• [あなたへの指示]
浅草のレコード店主に演歌の話を聞いた記事を、最後の一文の後から引き継いで書き進めてもらえますか?

• [引用文]
先日浅草を訪ねた私(佐藤)は、雷門からほど近いレコード店『音のヨーロー堂』で演歌のカセットテープを購入した。記事を公開した後に、店主の松永好司さんからご連絡を頂き、「演歌・歌謡曲を深堀りしませんか?」とお誘いを受けたのである。
実に魅力的なお誘いだ。専門家でなければ、おそらくなかなか知ることの出来ない演歌の話。それは聞いてみたい! ということで再度ヨーロー堂を訪ね、松永さんのお話を伺い、演歌の手ほどきを受けた。そしてわかったのだが、今の演歌界はアツい! 実にアツい!!
・「純烈」の存在、ヨーロー堂の歴史
佐藤 「演歌って正直、全然知らないんですよ。あ、でも『純烈』は知ってますよ。令和最初の紅白(第70回NHK紅白歌合戦)にも出るじゃないですか。やっぱ純烈ってすごいんですよね?」
松永 「すごいのはすごいんですけど、彼らは本当に稀です。これまでの紅白出場の流れを変えてしまったんですよね」
佐藤 「これまでの流れですか? その流れというのは?」
松永 「今日はそのお話をさせて頂きたいと思っていました。順を追ってお話させてください」
佐藤 「もちろん! よろしくお願いします」
松永 「少し長くなるんですが、うちが演歌や歌謡曲に注力するようになったのは、約20年前くらいになります」

• [エントリー一覧]

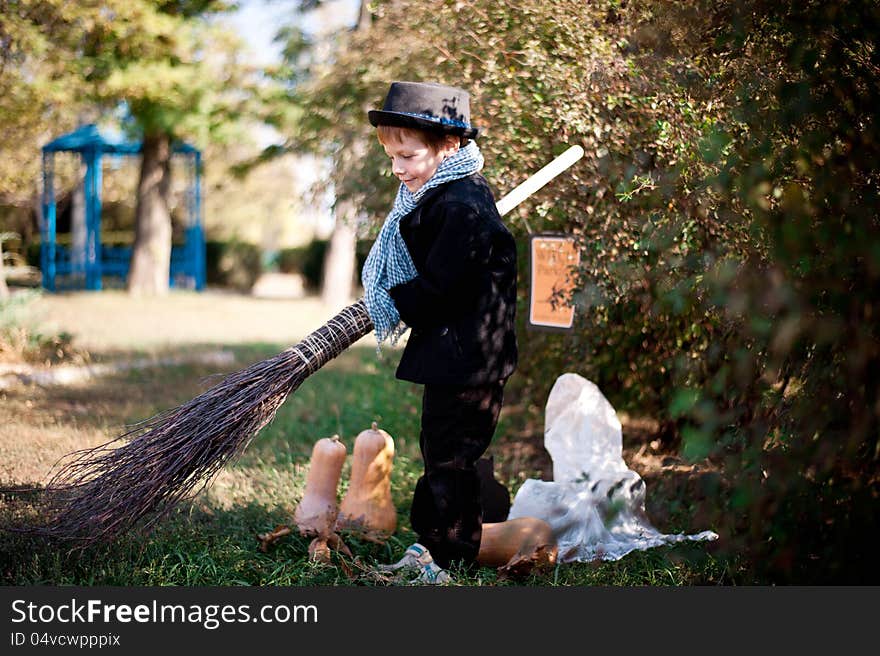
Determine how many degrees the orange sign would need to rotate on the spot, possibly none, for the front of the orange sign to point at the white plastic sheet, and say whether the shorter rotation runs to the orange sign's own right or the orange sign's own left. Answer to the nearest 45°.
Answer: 0° — it already faces it

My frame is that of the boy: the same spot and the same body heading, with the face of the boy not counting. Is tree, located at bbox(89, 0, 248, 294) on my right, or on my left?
on my right

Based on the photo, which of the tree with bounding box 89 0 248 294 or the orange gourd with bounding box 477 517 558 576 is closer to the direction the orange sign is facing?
the orange gourd

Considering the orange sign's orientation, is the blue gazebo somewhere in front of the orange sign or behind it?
behind

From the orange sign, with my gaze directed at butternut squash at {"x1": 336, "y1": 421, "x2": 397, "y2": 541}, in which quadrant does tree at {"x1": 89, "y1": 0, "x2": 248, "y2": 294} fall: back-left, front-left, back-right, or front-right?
back-right

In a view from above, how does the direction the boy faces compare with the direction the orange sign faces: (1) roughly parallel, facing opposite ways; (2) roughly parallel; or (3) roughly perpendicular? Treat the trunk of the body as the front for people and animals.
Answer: roughly perpendicular

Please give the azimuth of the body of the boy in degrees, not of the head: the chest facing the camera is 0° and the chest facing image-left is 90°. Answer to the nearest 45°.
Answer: approximately 90°

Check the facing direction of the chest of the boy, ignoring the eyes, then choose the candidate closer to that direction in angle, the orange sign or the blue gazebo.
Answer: the blue gazebo

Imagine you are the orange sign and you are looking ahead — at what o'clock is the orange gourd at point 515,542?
The orange gourd is roughly at 12 o'clock from the orange sign.

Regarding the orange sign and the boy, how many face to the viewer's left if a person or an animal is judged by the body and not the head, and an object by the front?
1

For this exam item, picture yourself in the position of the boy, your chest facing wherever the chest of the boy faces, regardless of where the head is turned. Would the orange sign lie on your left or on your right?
on your right
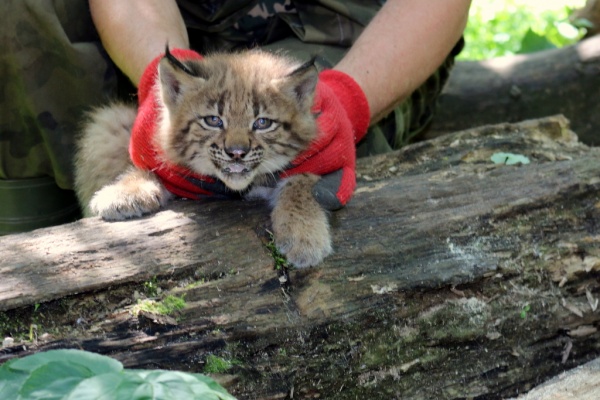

• [出力結果]
佐藤 「え? 昔からずっと演歌・歌謡曲中心の作品を販売していた訳じゃないんですね!?」
松永 「そうですね。バブル景気(1980年後半~90年頃)を境にして、音楽ジャンルを絞るようになりました」
佐藤 「バブルを境にというと、何か景気と関係があるんでしょうか?」
松永 「街のレコード屋って、景気が良くなると、お店の景気は悪くなるんですよ」
佐藤 「それはえっと? 景気が良ければ音楽作品は売れると思うんですけど……」
松永 「市場は盛り上がるんですけど、大手の販売店が店舗を増やすから、街のレコード屋は売上を取られるんです。実際うちも、20年前頃に大手がお店を出したために、売上が落ちましてね。このままではマズイってことで、ジャンルを絞る選択をしたんです」
佐藤 「なるほど、それで演歌系に特化したと」
松永 「そうですね」
佐藤 「そういえば、2階はステージですよね。演歌キャンペーン専門スペース『浅草演歌定席』」
松永 「ええ、ありがたいことに『演歌の聖地』なんて呼んで頂いているみたいですけど、最近はアイドルやビジュアル系アーティストまで、新人もベテランも問わずにイベントを行っています」
佐藤 「2階は元からステージだったんですか?」
松永 「2階も演歌にシフトしたのを機に改装しました。元々楽器を販売するスペースだったんです」
佐藤 「ここも20年前頃なんですね! 意外と新しい!!(すみません)」
松永 「先日来て頂いた、花咲ゆき美さんのキャンペーンの時のような感じで、新旧問わず多くの方に利用頂いてます」
・氷川きよしと山内惠介
松永 「うちが改装した頃に、演歌界に1人のカリスマが登場したんですよ」
佐藤 「その方というのは、最近ネット上で話題になっている方ですか?」
松永 「そうですね、氷川きよしさんです。彼は今年ちょうど歌手デビュー20周年を迎えました。改装と同じ頃に彗星のように現れたといっても良いでしょう」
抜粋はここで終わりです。